Google Selects Kansas City for Its Ultra High-Speed Internet Project
Last year, Google put out a call to communities, asking for their interest in becoming an experimental site for the company’s plans to build out an ultra-high speed Internet network. Over a 1000 cities applied for the chance to get Google Fiber, and Google has just announced its selection: Kansas City, Kansas.
The proposed network will clock in at speeds about 100 times faster than what most households in America currently have access to, reaching about 1 gigabit per second.
The new network will be built in conjunction with the city, according to Google, which says it plans to work closely with local organizations, businesses, and universities as the infrastructure is built.
Bringing Americans better access to high-speed Internet is part of this effort from Google and is also part of a U.S. government initiative as well, with its National Broadband Plan. The government recently released a map of broadband availability in the country, highlighting how much work needs to happen to bring better (or in places, any) high-speed Internet access.

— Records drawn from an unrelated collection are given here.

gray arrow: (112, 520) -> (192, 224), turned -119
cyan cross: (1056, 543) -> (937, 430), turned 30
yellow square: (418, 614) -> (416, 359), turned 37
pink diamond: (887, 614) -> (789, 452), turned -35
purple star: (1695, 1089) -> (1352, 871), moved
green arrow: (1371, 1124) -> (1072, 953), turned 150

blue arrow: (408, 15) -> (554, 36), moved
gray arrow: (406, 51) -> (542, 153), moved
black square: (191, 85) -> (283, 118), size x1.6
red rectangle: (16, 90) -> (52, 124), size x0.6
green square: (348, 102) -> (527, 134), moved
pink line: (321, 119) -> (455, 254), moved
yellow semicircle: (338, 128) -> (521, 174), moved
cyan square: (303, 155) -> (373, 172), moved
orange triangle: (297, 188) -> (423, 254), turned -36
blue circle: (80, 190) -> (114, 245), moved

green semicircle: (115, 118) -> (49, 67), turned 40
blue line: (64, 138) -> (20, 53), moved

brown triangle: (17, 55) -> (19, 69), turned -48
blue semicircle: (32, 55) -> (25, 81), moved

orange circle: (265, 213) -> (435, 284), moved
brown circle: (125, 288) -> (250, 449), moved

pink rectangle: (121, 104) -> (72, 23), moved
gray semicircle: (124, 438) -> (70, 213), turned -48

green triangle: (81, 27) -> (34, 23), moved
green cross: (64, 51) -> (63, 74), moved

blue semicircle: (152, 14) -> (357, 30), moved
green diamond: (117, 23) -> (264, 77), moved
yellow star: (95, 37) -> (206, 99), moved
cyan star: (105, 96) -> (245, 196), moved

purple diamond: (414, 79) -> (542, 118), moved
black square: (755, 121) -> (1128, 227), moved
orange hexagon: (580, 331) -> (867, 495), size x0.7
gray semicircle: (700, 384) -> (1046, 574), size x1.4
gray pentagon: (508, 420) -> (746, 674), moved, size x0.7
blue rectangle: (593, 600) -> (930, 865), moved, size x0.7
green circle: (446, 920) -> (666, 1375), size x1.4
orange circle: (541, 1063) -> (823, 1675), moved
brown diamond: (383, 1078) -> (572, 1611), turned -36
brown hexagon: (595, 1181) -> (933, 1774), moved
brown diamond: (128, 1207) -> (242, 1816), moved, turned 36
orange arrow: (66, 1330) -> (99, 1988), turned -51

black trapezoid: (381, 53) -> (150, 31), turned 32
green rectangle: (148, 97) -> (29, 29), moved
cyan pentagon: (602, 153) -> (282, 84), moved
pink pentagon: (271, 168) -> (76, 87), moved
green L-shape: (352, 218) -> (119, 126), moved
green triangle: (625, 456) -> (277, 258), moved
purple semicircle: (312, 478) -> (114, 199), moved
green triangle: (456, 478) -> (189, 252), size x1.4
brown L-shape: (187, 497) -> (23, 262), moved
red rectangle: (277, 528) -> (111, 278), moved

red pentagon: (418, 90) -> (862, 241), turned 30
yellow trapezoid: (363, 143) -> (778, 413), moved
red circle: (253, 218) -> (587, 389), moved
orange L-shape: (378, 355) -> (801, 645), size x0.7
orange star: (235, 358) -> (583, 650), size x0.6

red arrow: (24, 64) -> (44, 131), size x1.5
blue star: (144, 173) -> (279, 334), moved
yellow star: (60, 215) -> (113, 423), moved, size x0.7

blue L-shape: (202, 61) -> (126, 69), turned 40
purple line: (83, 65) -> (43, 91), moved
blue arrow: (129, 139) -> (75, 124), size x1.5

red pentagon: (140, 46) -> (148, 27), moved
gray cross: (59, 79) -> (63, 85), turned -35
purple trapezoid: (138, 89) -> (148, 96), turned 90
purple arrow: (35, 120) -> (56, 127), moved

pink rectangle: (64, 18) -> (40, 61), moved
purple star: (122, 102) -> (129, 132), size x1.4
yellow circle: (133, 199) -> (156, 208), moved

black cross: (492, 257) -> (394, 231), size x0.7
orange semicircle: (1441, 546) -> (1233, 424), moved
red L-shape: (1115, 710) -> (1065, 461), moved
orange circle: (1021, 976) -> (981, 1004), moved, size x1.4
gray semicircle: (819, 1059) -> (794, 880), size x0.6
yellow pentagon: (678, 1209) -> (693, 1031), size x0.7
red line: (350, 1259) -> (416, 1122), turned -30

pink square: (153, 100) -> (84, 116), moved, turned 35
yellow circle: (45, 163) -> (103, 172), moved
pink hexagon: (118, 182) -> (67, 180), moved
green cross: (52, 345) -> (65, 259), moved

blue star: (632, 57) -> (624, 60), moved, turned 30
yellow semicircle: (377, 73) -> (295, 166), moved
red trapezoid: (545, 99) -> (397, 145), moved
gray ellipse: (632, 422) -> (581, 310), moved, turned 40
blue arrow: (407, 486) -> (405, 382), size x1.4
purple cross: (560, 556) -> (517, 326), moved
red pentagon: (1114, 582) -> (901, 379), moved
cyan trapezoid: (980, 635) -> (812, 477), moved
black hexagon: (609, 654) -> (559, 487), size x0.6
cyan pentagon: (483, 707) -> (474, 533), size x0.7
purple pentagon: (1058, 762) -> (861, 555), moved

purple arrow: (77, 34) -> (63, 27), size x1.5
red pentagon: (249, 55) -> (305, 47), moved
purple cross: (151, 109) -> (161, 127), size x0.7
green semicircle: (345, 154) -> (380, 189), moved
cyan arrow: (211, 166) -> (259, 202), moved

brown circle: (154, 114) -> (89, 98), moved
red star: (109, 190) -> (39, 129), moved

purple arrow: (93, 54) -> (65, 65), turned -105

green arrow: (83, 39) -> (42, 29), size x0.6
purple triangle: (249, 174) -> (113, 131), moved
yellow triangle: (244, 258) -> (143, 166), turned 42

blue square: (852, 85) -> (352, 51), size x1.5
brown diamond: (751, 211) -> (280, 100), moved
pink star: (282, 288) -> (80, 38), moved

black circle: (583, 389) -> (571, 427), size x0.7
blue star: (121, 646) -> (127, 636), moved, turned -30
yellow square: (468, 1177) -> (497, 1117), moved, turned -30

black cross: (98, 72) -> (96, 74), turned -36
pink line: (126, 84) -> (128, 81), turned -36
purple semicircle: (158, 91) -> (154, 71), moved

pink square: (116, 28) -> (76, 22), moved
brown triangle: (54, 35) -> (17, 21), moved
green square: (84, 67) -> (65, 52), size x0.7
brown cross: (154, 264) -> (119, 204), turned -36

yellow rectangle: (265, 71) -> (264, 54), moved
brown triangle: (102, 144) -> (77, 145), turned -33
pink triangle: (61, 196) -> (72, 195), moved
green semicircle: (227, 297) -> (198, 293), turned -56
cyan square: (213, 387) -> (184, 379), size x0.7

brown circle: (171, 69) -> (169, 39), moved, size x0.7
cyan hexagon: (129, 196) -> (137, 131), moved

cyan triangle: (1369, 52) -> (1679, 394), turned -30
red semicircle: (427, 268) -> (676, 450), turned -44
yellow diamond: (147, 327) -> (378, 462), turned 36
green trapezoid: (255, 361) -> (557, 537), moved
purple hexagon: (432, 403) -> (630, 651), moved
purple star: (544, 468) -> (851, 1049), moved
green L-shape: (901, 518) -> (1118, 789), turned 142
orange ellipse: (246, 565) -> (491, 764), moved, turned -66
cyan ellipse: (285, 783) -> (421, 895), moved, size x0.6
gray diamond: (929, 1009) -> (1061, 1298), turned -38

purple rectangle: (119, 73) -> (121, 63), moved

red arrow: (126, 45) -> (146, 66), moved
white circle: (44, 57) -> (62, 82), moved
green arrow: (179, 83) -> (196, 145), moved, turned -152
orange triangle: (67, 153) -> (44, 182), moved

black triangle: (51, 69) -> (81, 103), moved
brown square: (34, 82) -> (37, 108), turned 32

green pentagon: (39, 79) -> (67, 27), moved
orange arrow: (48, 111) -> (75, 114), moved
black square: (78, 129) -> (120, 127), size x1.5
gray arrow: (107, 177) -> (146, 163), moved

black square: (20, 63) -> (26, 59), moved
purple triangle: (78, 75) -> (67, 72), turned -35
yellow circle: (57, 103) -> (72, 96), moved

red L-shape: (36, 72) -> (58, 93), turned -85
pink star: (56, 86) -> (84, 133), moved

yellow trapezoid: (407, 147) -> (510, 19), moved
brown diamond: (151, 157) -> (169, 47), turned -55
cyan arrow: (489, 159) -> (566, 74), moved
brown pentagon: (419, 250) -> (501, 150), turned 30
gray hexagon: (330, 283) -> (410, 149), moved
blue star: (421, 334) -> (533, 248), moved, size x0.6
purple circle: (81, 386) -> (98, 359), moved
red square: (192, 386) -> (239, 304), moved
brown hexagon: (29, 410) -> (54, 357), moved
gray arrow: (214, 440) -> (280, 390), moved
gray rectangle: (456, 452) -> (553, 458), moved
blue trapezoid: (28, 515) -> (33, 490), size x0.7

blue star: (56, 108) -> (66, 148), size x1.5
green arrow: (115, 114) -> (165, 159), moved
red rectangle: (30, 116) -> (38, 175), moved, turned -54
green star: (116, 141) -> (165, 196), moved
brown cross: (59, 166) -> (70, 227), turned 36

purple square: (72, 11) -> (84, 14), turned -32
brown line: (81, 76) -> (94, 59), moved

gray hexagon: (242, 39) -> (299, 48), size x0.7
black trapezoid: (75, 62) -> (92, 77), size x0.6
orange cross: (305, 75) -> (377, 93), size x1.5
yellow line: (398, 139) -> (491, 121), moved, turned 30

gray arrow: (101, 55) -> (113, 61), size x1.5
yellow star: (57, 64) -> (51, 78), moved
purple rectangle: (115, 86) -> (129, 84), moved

Access is part of the problem, but so is speed. As we consume more video online – for business and pleasure – broadband speed becomes increasingly critical. Google also hopes that by supporting high-speed Internet, it will in turn spur more innovations around technologies that depend on it, particularly around universities and hospitals.
Google says that, pending approval from the Kansas City’s Board of Commissioners, the service will be available beginning next year. It also says it’s looking at ways to bring the same Internet speeds to other countries.